Wenn die Macht der Big Tech das Problem ist, was ist dann die Antwort?

In Washington haben Mitglieder des Kartellausschusses des Repräsentantenhauses über drei mögliche Antworten nachgedacht: mehr Ressourcen für die Durchsetzung der bestehenden Kartellvorschriften bereitstellen, die Gesetze verschärfen, um den Vollstreckern mehr Zähne zu zeigen, oder einen völlig neuen Regulierungsrahmen mit den mächtigsten digitalen Gatekeepern im Hinterkopf entwerfen. Ihre Antwort in einer 449-seitigen Breitseite gegen Big Tech, die letzten Monat veröffentlicht wurde, lautet: Machen Sie alle drei!

In der Bestrebung, die Macht von Amazon, Apple, Facebook und Google einzuschränken, scheinen Politiker und Regulierungsbehörden in Washington schließlich fast übereinander herzufallen, um das letzte Mal auszugleichen. Der Bericht des Hauses ist ein Versuch einer pauschalen Anklage gegen die Geschäftspraktiken von Big Tech.

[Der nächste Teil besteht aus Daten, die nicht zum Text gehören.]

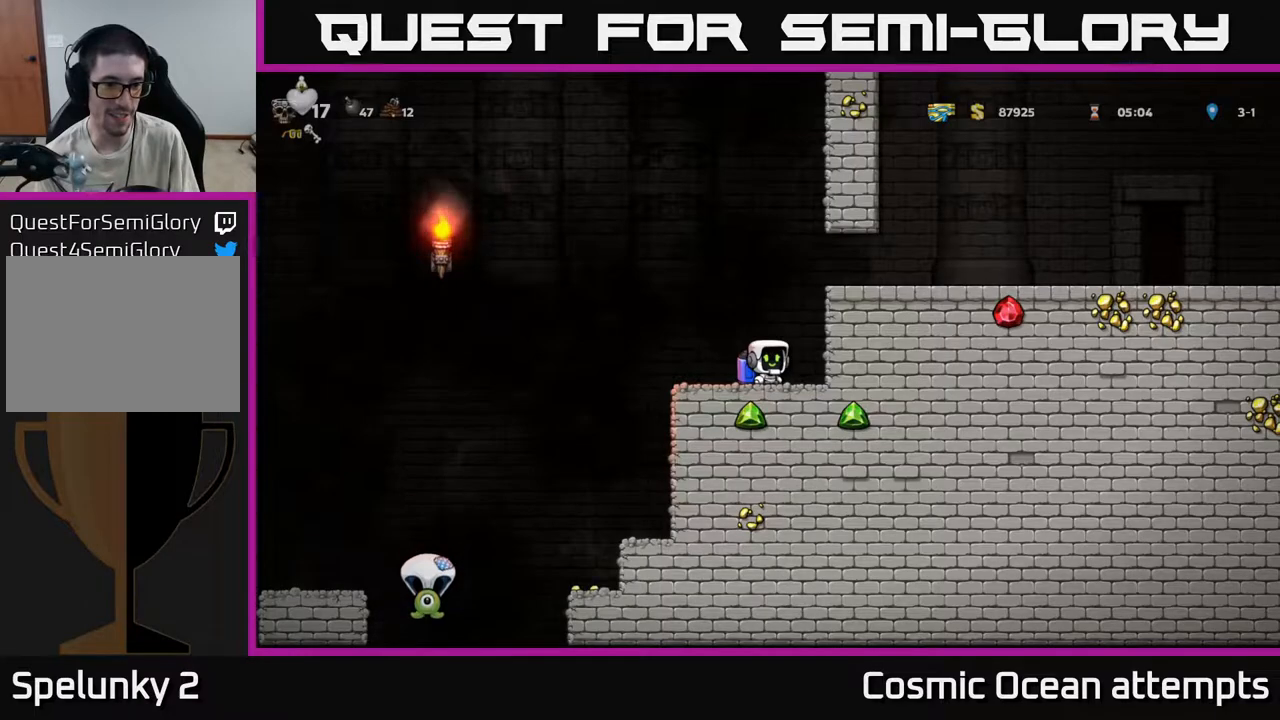
{"buttons": ["DPAD_DOWN"], "left_stick": "center", "right_stick": "center", "events": [[300, "DPAD_DOWN", "down"]]}
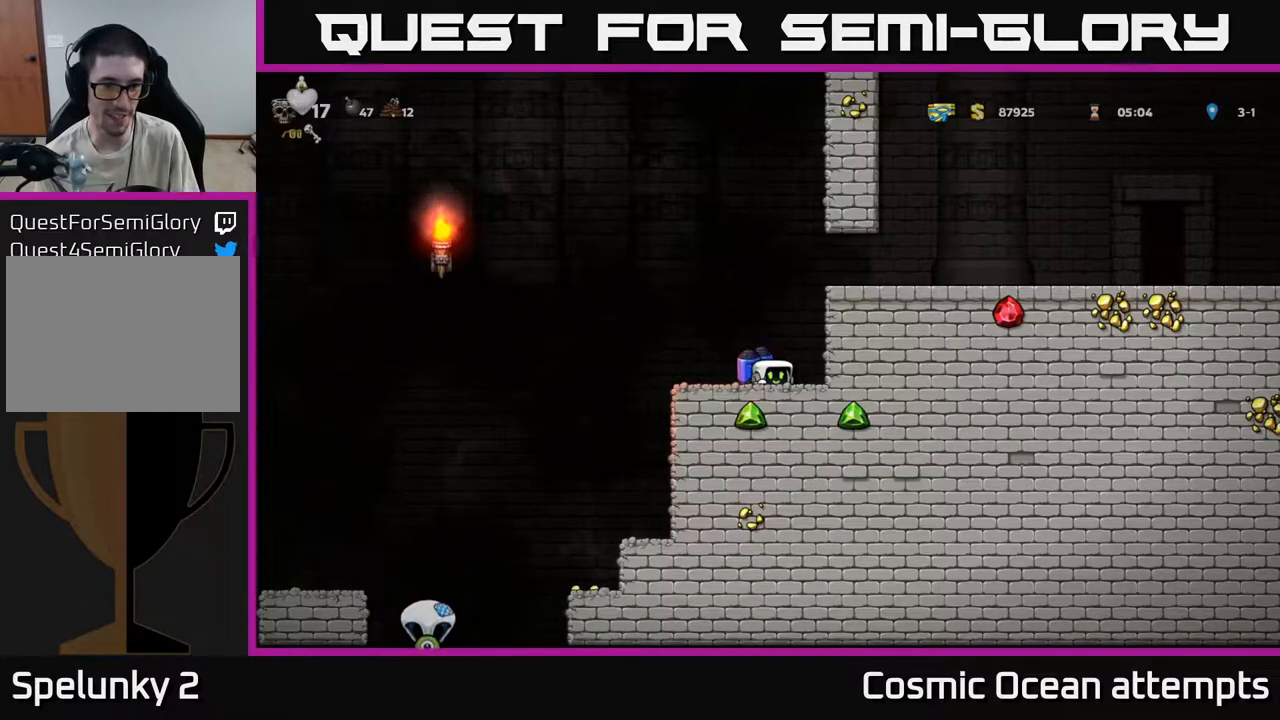
{"buttons": ["DPAD_DOWN"], "left_stick": "center", "right_stick": "center", "events": []}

Es besteht eindeutig die Gefahr eines Overkills (Mehrfachvernichtungskapazität). Die enorme Beliebtheit ihrer Dienstleistungen und ihre Bedeutung für eine schnell wachsende digitale Wirtschaft werden nicht erwähnt. Aber wenn man den Bericht in seiner Gesamtheit liest, werden gemeinsame Themen herausgearbeitet, die zeigen, wie es den Unternehmen gelungen ist, sich zu etablieren – einschließlich der Nutzung ihrer Plattformmacht zur Förderung ihrer anderen Dienste und der Durchführung von Übernahmen, um potenzielle Konkurrenten auszuschalten oder neue Märkte zu kolonisieren.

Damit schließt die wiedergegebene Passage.